Ogoina comincia a sospettare la via sessuale, ma non riceve incoraggiamenti ad approfondire, piuttosto critiche. Questa possibile modalità di trasmissione viene dunque solo menzionata in un lavoro pubblicato su ‘Plos One’ nel 2019. Poi l’epidemia nigeriana sembra affievolirsi. Intanto emergono altri segnali di allarme, fino a maggio 2022 quando i casi di Mpox iniziano a comparire in Portogallo, Spagna, Regno Unito, quasi tutti in msm. I riflettori si accendono. Gli studi vanno avanti, i biologi evoluzionisti Áine O’Toole e Andrew Rambaut dell’Università di Edimburgo pubblicano un’analisi, concludono che c’è stata una trasmissione sostenuta da uomo a uomo “almeno dal 2017”. Alcuni esperti oggi sostengono che il mondo avrebbe dovuto prestare maggiore attenzione alle scoperte di Ogoina del 2017. Ora tuttavia la natura dell’epidemia è chiara, le sue dinamiche sono più chiare. Mentre la nuova variante del clade I bussa alle porte del mondo, c’è meno nebbia.  
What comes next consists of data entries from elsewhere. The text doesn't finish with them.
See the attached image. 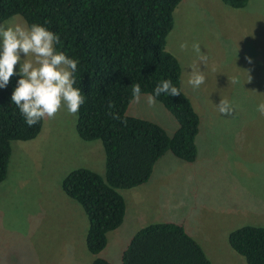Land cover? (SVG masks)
Returning a JSON list of instances; mask_svg holds the SVG:
<instances>
[{
	"label": "rangeland",
	"instance_id": "obj_1",
	"mask_svg": "<svg viewBox=\"0 0 264 264\" xmlns=\"http://www.w3.org/2000/svg\"><path fill=\"white\" fill-rule=\"evenodd\" d=\"M7 21L26 22L18 15ZM167 50L177 57L182 89L200 116L198 157L186 163L167 153L173 163L160 160L137 193L120 191L124 222L108 234L99 257L123 264L124 251L144 223L165 221L182 223L213 264H247L231 248L229 235L246 225L264 226V116L256 111L264 100V0H248L242 9L223 0H182ZM196 71L205 80L193 88L187 81ZM147 97L135 98L128 114L173 134L175 118L156 100L149 106ZM221 99L233 105L231 114L219 113ZM77 119L78 113L61 109L44 118L37 138L12 143L0 185V264H92L96 258L86 247L88 218L62 189L64 178L78 168L105 176L102 143L82 140ZM133 193L141 209L132 206Z\"/></svg>",
	"mask_w": 264,
	"mask_h": 264
},
{
	"label": "trees",
	"instance_id": "obj_2",
	"mask_svg": "<svg viewBox=\"0 0 264 264\" xmlns=\"http://www.w3.org/2000/svg\"><path fill=\"white\" fill-rule=\"evenodd\" d=\"M182 0H0V22L21 16L43 24L60 36L57 46L78 58L75 86L86 103L78 112L77 132L84 141L102 143L106 171L102 176L86 168L71 171L62 189L84 210L89 228L86 247L96 258L92 264H112L99 254L108 234L120 228L126 215L121 190L148 183L155 165L167 154L194 163L201 120L181 84V66L167 50L174 27V11ZM234 8L248 0H223ZM17 77L0 89V185L6 179L14 141L38 137L44 119L27 126L10 94ZM169 79L180 94H161L156 101L175 118L178 127L169 134L154 121L130 116L135 99L131 87L141 94ZM109 102L112 107L109 108ZM115 112L120 119L109 114ZM121 120L126 123H121ZM231 248L247 264H264V226L246 225L229 235ZM123 264H213L203 247L182 223H154L140 229L122 255Z\"/></svg>",
	"mask_w": 264,
	"mask_h": 264
},
{
	"label": "clouds",
	"instance_id": "obj_3",
	"mask_svg": "<svg viewBox=\"0 0 264 264\" xmlns=\"http://www.w3.org/2000/svg\"><path fill=\"white\" fill-rule=\"evenodd\" d=\"M47 23L0 22V89L8 86L10 77H17L9 99L29 127L44 118H52L61 109L76 115L86 103L85 95L75 86L80 61L57 47L60 36L48 28ZM180 47L185 44L181 43ZM192 47L197 53L201 52L198 44ZM205 58L201 54L200 59ZM204 80L202 72L196 71L191 73L187 83L198 88ZM235 80L233 77V82ZM131 94L134 98L140 97L138 83L132 85ZM161 94L176 96L180 91L171 80L163 79L148 94L149 106ZM108 107H112L111 102ZM216 108L220 114H231L234 110L225 99H221ZM256 111L264 116V100L256 104ZM109 114L113 119H120L115 112ZM121 123L126 121L121 120Z\"/></svg>",
	"mask_w": 264,
	"mask_h": 264
},
{
	"label": "crops",
	"instance_id": "obj_4",
	"mask_svg": "<svg viewBox=\"0 0 264 264\" xmlns=\"http://www.w3.org/2000/svg\"><path fill=\"white\" fill-rule=\"evenodd\" d=\"M145 99L146 98H143V99H139V100H136V101H141V102H144L145 101ZM200 128H201V126H200ZM200 131H201V129H200ZM199 135H200V132H199ZM198 135V136H199ZM201 136H200V140H201ZM197 139H198V137H197ZM198 145V144H197ZM176 158V157H175ZM162 162H166L167 164H170V163H173V162H171V158H169L168 156H164L162 159H161V162L160 163H162ZM175 165V164H174ZM180 167L178 166L177 167V169H179ZM150 184V183H149ZM148 185V184H147ZM149 187V186H148ZM134 191H136V193L138 192V188L136 187V188H134ZM142 198V197H141ZM136 199H138V198H135V193H133V197H132V201H133V204H132V206H139L140 207V209H141V207L142 206H140L139 205V202L137 201L136 202ZM134 202H135V204H134ZM133 212H134V207H133ZM135 213V212H134ZM148 222V221H147ZM163 222H165V221H158V222H156V223H163ZM145 225H147L148 223H144ZM154 224V223H153ZM145 225H143L144 227H146ZM207 253V252H206ZM212 261V260H211Z\"/></svg>",
	"mask_w": 264,
	"mask_h": 264
}]
</instances>
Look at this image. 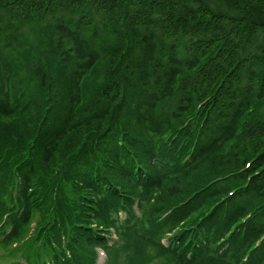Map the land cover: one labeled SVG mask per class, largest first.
Listing matches in <instances>:
<instances>
[{"label":"trees","instance_id":"obj_1","mask_svg":"<svg viewBox=\"0 0 264 264\" xmlns=\"http://www.w3.org/2000/svg\"><path fill=\"white\" fill-rule=\"evenodd\" d=\"M0 247L264 264V0H0Z\"/></svg>","mask_w":264,"mask_h":264},{"label":"rangeland","instance_id":"obj_2","mask_svg":"<svg viewBox=\"0 0 264 264\" xmlns=\"http://www.w3.org/2000/svg\"><path fill=\"white\" fill-rule=\"evenodd\" d=\"M112 239H114V237H112ZM100 248H98L97 250L99 251ZM105 255L103 253H101V260H100V263H98L99 261V257H98V260H97V264H109V261H110V257L108 260H105ZM158 262H152V264H157Z\"/></svg>","mask_w":264,"mask_h":264}]
</instances>
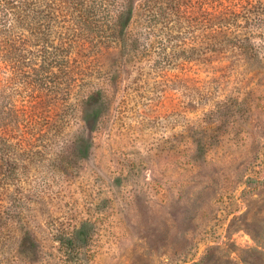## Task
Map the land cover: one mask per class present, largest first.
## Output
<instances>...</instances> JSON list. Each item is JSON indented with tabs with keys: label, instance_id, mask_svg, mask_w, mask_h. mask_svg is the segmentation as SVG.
<instances>
[{
	"label": "rangeland",
	"instance_id": "rangeland-1",
	"mask_svg": "<svg viewBox=\"0 0 264 264\" xmlns=\"http://www.w3.org/2000/svg\"><path fill=\"white\" fill-rule=\"evenodd\" d=\"M86 3L5 26L0 264H264L262 9ZM38 28L61 48L40 71Z\"/></svg>",
	"mask_w": 264,
	"mask_h": 264
},
{
	"label": "trees",
	"instance_id": "trees-1",
	"mask_svg": "<svg viewBox=\"0 0 264 264\" xmlns=\"http://www.w3.org/2000/svg\"><path fill=\"white\" fill-rule=\"evenodd\" d=\"M86 1L87 0H0V51L2 48L6 49L5 61L3 62H8L14 56H17L21 58L22 65H25V61H23L24 46L21 41L19 42L16 39L13 41L11 34L13 26H21L24 28L26 24L31 22L52 21L55 17L58 2H66L72 6L79 7L80 13L77 15L79 17H77L76 20L81 23L80 26H83L91 19V10L86 7ZM240 2L242 4L247 3L248 6L255 9H262V13L264 14V0H240ZM131 14V11H129L124 15V19L121 20V23L124 26L128 24ZM229 16L230 19L234 21L240 19L245 22H250L249 20H246V15L241 11L235 10L234 12H231ZM7 23H11L12 27L6 28L5 26ZM23 31H25V28ZM34 33L41 34L43 49H46L42 54L43 59L40 68L36 69L37 71H40L45 65L51 63L49 61L50 56H60L61 48L51 44L49 36L42 31V29L38 28ZM56 59H52V62ZM59 66H64L62 61L59 63ZM4 112L5 114L8 113L6 110ZM0 146H3L5 149L11 147V143L5 135L0 136ZM74 233L75 235H72V237L69 238L71 244L75 241H79L81 238V230H76Z\"/></svg>",
	"mask_w": 264,
	"mask_h": 264
}]
</instances>
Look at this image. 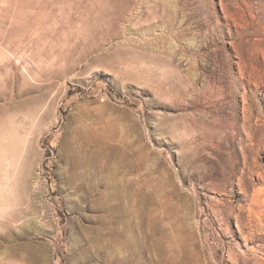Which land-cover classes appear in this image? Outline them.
<instances>
[{
  "label": "rangeland",
  "instance_id": "1",
  "mask_svg": "<svg viewBox=\"0 0 264 264\" xmlns=\"http://www.w3.org/2000/svg\"><path fill=\"white\" fill-rule=\"evenodd\" d=\"M0 264H264V0H0Z\"/></svg>",
  "mask_w": 264,
  "mask_h": 264
},
{
  "label": "bare ground",
  "instance_id": "2",
  "mask_svg": "<svg viewBox=\"0 0 264 264\" xmlns=\"http://www.w3.org/2000/svg\"><path fill=\"white\" fill-rule=\"evenodd\" d=\"M116 196V195H115ZM126 242V241H125Z\"/></svg>",
  "mask_w": 264,
  "mask_h": 264
}]
</instances>
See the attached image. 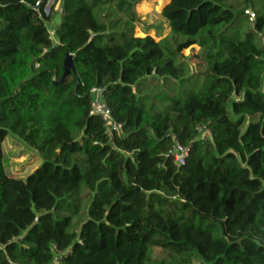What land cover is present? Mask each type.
Masks as SVG:
<instances>
[{"label": "trees", "instance_id": "obj_1", "mask_svg": "<svg viewBox=\"0 0 264 264\" xmlns=\"http://www.w3.org/2000/svg\"><path fill=\"white\" fill-rule=\"evenodd\" d=\"M37 1L0 0V264H264V0L252 29V0H162L159 41L135 35L145 0ZM93 88L122 135L89 115ZM8 134L42 159L25 179Z\"/></svg>", "mask_w": 264, "mask_h": 264}, {"label": "rangeland", "instance_id": "obj_2", "mask_svg": "<svg viewBox=\"0 0 264 264\" xmlns=\"http://www.w3.org/2000/svg\"><path fill=\"white\" fill-rule=\"evenodd\" d=\"M245 1L246 0H235L229 1L228 3L241 11ZM163 4L164 1L162 0H145L135 6V11L141 20L140 25H138L135 30L136 36L142 37L144 33L147 32L148 35L156 41L168 36L169 32L167 25L159 15L160 8ZM244 10H249L250 13H254L259 17L263 16L261 0H252V3ZM54 11L58 13L59 5L54 7ZM247 16L249 17V25H247V27H251L255 22V19L252 18L251 20L253 21H250L251 15ZM48 29L53 38V27L50 26ZM250 29H252V27ZM259 40L264 44V33L259 34ZM182 55L186 58L187 64H189L194 73L204 72V65L200 58L202 52L198 47L193 46L188 48L182 52ZM2 153L5 173L18 179H25L42 163V159L37 153L29 149L20 140L10 134H8L3 141ZM152 258L157 259L158 261H167L170 259L169 255L160 249L153 250ZM55 264H57V262H55ZM193 264H198V260L195 259Z\"/></svg>", "mask_w": 264, "mask_h": 264}, {"label": "built area", "instance_id": "obj_3", "mask_svg": "<svg viewBox=\"0 0 264 264\" xmlns=\"http://www.w3.org/2000/svg\"><path fill=\"white\" fill-rule=\"evenodd\" d=\"M53 0H38L35 3V8H41L44 16H48L50 8L53 6ZM246 15H251L250 20L254 18L252 13L246 12ZM89 115L98 118L109 135H122L123 127L117 123L113 118L110 109L104 98L103 90L100 88H93L90 91V111ZM190 154V147L180 145L174 141L169 155L172 158L173 164L179 167L185 163L186 158Z\"/></svg>", "mask_w": 264, "mask_h": 264}, {"label": "water", "instance_id": "obj_4", "mask_svg": "<svg viewBox=\"0 0 264 264\" xmlns=\"http://www.w3.org/2000/svg\"><path fill=\"white\" fill-rule=\"evenodd\" d=\"M70 73L76 76V71L72 61V56L70 54H67V56L63 60V74L58 84H61Z\"/></svg>", "mask_w": 264, "mask_h": 264}, {"label": "crops", "instance_id": "obj_5", "mask_svg": "<svg viewBox=\"0 0 264 264\" xmlns=\"http://www.w3.org/2000/svg\"><path fill=\"white\" fill-rule=\"evenodd\" d=\"M54 44H57V41L55 39L52 40Z\"/></svg>", "mask_w": 264, "mask_h": 264}]
</instances>
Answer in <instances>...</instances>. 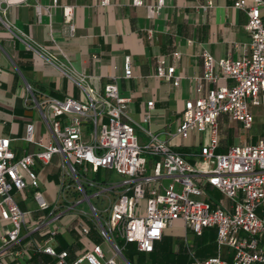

Il direttore generale dell’Africa Cdc (i centri per il controllo e la prevenzione delle malattie), Jean Kaseya – che ha dichiarato separatamente un’emergenza sanitaria pubblica di sicurezza a livello continentale per rafforzare la “volontà collettiva” dei Paesi e creare un piano d’azione congiunto – ha fatto notare che serviva più supporto durante la prima Pheic. Quando quell’emergenza è stata dichiarata finita “i casi in Africa hanno continuato ad aumentare e oggi ci troviamo ad affrontare le conseguenze di non avere un’assistenza adeguata”, ha affermato. “Se non affrontiamo l’Mpox come dobbiamo fare, potremmo essere sorpresi” negativamente dal virus, è il suo monito.